* _TASK_
Each of the lines from the one that contains "top:53px; font-size:13px; color:#c2410c;margin-top:20px;" to the end of the entries below should be output exactly.

(Saved entries)
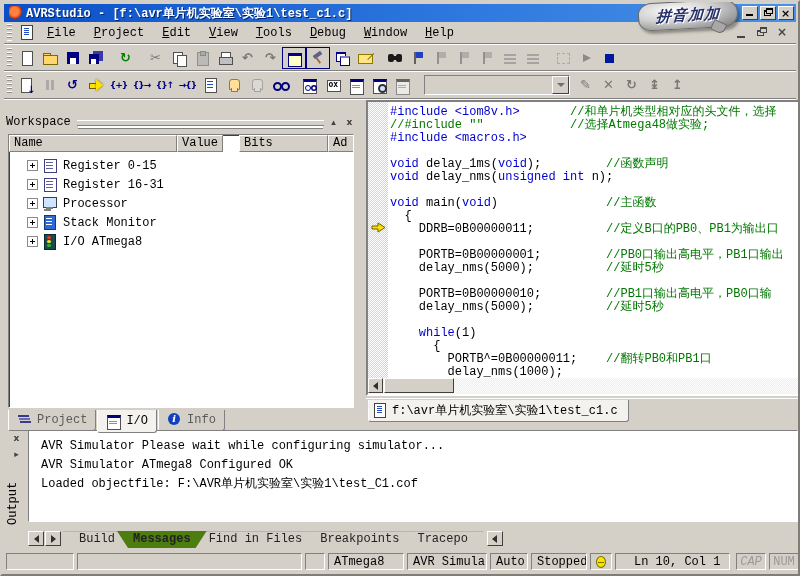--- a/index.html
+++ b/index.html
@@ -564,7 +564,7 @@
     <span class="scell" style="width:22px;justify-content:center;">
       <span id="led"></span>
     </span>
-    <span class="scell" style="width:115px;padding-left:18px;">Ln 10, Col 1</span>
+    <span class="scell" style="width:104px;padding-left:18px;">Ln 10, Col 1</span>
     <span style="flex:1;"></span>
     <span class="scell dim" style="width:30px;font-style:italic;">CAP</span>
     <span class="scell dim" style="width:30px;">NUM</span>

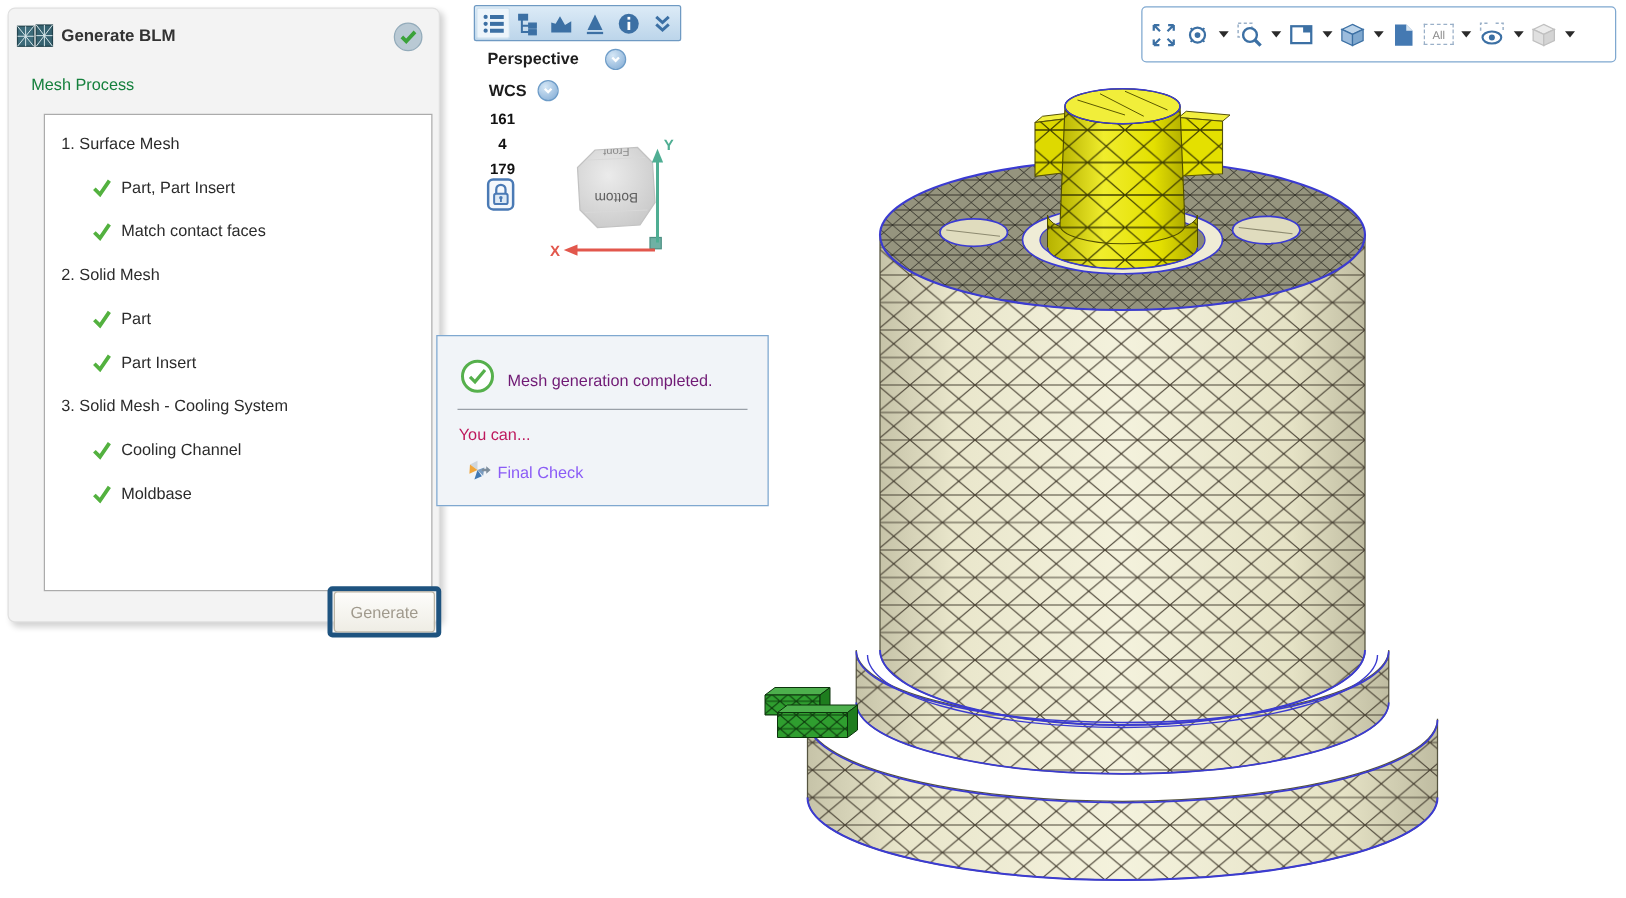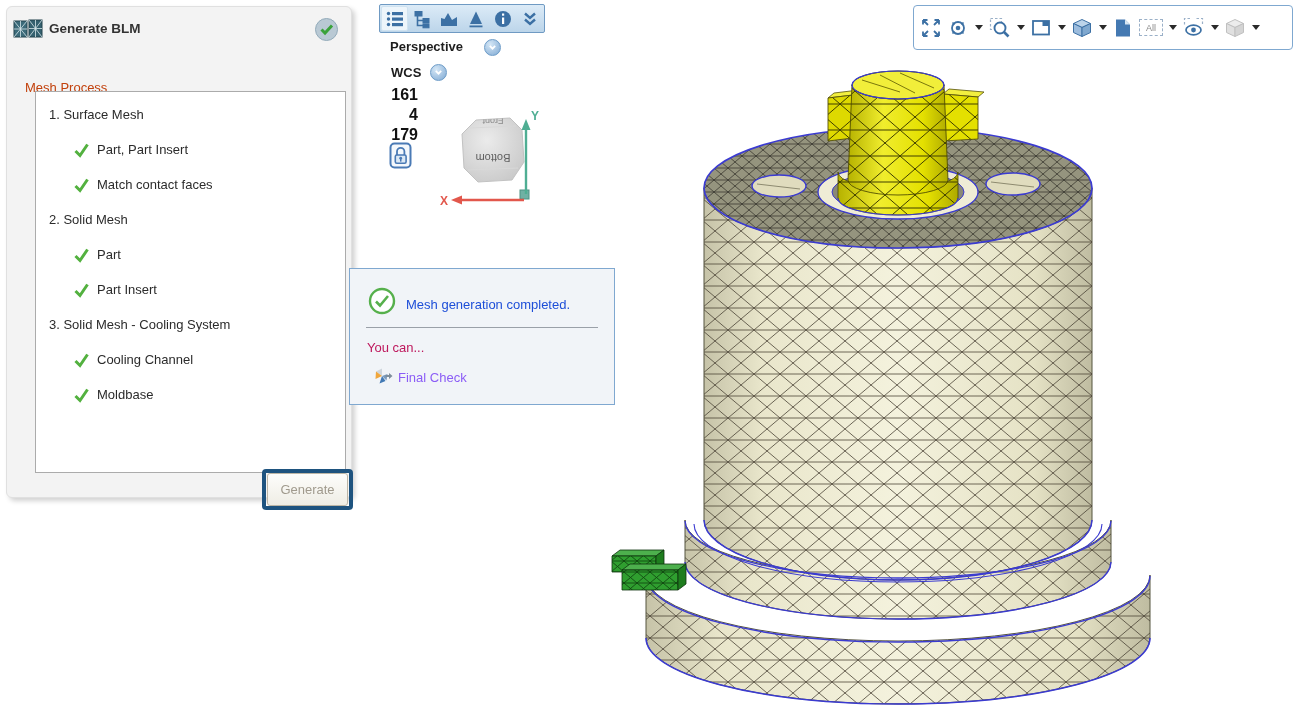--- a/index.html
+++ b/index.html
@@ -15,7 +15,7 @@
   .panel-header .blm-ic { position:absolute; left:6px; top:10px; }
   .panel-title { position:absolute; left:42px; top:14px; font-size:13.5px; font-weight:700; color:#333; }
   .panel-status { position:absolute; right:12px; top:10px; }
-  .section-label { position:absolute; left:18px; top:53px; font-size:13px; color:#c2410c;margin-top:20px; }
+  .section-label { position:absolute; left:18px; top:53px; font-size:13px; color:#15803d; }
   .steps-box { position:absolute; left:28px; top:84px; width:311px; height:382px;
     background:#fff; border:1px solid #ababab; padding:12px 0 0 0;
     display:flex; flex-direction:column; row-gap:14px; }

* _RESPONSE TO THE TASK_
-  .section-label { position:absolute; left:18px; top:53px; font-size:13px; color:#c2410c;margin-top:20px; }
+  .section-label { position:absolute; left:18px; top:53px; font-size:13px; color:#15803d; }
   .steps-box { position:absolute; left:28px; top:84px; width:311px; height:382px;
     background:#fff; border:1px solid #ababab; padding:12px 0 0 0;
     display:flex; flex-direction:column; row-gap:14px; }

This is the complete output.